UK businesses in HS2's supply chain are also benefitting from the construction work. In the last quarter 144 more companies became involved, taking the number of UK firms supplying goods, services and materials to HS2 up to 3,236.
Natalie Penrose, HS2's Head of Legacy said: “We made a cast iron commitment to ensuring HS2's construction would support thousands of young people and the unemployed into meaningful careers. Three years into our heavy civils works, we've achieved just that.
“We remain focused on our goal of creating 2,000 apprenticeships and helping as many people as possible to upskill, retrain and start a new career.”
New tunnelling operative Ben Bacon added: “I was claiming job seekers' allowance and, because I have learning difficulties, I was put in touch with the Shaw Trust. They help match people to companies that offer additional support.
“BBV said they'd invest in training me up through an apprenticeship and ensure I had the support I needed. I was one of ten apprentices they took on and I've not looked back. I always wanted to work in construction but just couldn't find the right route in. Now I'm progressing through my training and really enjoying the camaraderie of being part of the tunnelling team. I want to continue progressing at the rate I am. In previous jobs I've just been a number. It's not like that here. They really care and, regardless of your background, you can succeed.”

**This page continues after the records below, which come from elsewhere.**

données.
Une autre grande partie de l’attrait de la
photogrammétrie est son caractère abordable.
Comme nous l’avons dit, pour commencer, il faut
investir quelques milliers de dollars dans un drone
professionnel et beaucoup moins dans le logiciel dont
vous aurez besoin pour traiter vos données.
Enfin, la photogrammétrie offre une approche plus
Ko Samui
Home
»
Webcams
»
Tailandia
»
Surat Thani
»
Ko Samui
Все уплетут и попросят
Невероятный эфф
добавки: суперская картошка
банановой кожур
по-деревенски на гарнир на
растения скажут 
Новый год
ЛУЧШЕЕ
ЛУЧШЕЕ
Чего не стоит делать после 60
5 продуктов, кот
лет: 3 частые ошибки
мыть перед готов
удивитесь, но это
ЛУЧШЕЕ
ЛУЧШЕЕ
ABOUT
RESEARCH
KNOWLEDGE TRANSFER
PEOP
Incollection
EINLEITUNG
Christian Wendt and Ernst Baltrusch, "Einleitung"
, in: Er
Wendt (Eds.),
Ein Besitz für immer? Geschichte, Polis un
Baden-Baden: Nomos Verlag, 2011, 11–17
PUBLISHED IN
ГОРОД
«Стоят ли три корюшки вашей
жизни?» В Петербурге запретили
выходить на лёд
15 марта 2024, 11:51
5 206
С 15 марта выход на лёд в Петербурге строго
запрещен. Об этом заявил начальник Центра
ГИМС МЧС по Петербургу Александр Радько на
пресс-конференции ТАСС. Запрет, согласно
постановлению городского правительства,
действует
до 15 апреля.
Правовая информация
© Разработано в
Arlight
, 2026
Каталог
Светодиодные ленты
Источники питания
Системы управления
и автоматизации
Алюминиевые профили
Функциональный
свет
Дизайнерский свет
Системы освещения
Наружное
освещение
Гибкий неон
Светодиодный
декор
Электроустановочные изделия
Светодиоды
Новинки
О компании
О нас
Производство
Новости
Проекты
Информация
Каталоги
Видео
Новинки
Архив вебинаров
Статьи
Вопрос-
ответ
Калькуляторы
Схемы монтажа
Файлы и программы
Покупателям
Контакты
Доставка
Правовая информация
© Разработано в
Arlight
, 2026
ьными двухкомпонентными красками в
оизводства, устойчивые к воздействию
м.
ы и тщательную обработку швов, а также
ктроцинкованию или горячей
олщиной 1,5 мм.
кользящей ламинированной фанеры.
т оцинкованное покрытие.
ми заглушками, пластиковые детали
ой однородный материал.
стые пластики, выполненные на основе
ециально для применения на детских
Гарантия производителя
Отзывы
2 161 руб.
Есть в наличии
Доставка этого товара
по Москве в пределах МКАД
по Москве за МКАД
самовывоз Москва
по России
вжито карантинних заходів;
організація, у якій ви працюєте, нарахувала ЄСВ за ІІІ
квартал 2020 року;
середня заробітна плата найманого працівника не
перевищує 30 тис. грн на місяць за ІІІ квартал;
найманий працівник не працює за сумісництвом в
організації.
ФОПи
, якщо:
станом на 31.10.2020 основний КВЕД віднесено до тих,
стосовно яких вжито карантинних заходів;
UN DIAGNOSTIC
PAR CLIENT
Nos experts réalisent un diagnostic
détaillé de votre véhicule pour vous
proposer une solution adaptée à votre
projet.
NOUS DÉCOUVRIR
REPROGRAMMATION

Pascal Mercier, Managing Director of Telford-based civil and structural engineering specialist Freyssinet which has played a major role in HS2's bridge construction works in the West Midlands, said: “In the West Midlands alone, Freyssinet's involvement with HS2 includes technical assistance for the installation of bridge prestressing, the supply of 1,000+ bridge bearings and the creation of a training academy, plus three significant structure slides including the now award-winning Marston box slide over the M42 motorway.
“These projects alone will enable the creation of 100+ qualified jobs from trainee to project manager levels. We are proud to be part of this national endeavor to improve the transport network, which is already showing a positive socio-economic impact for the growth of opportunities and jobs in the region.”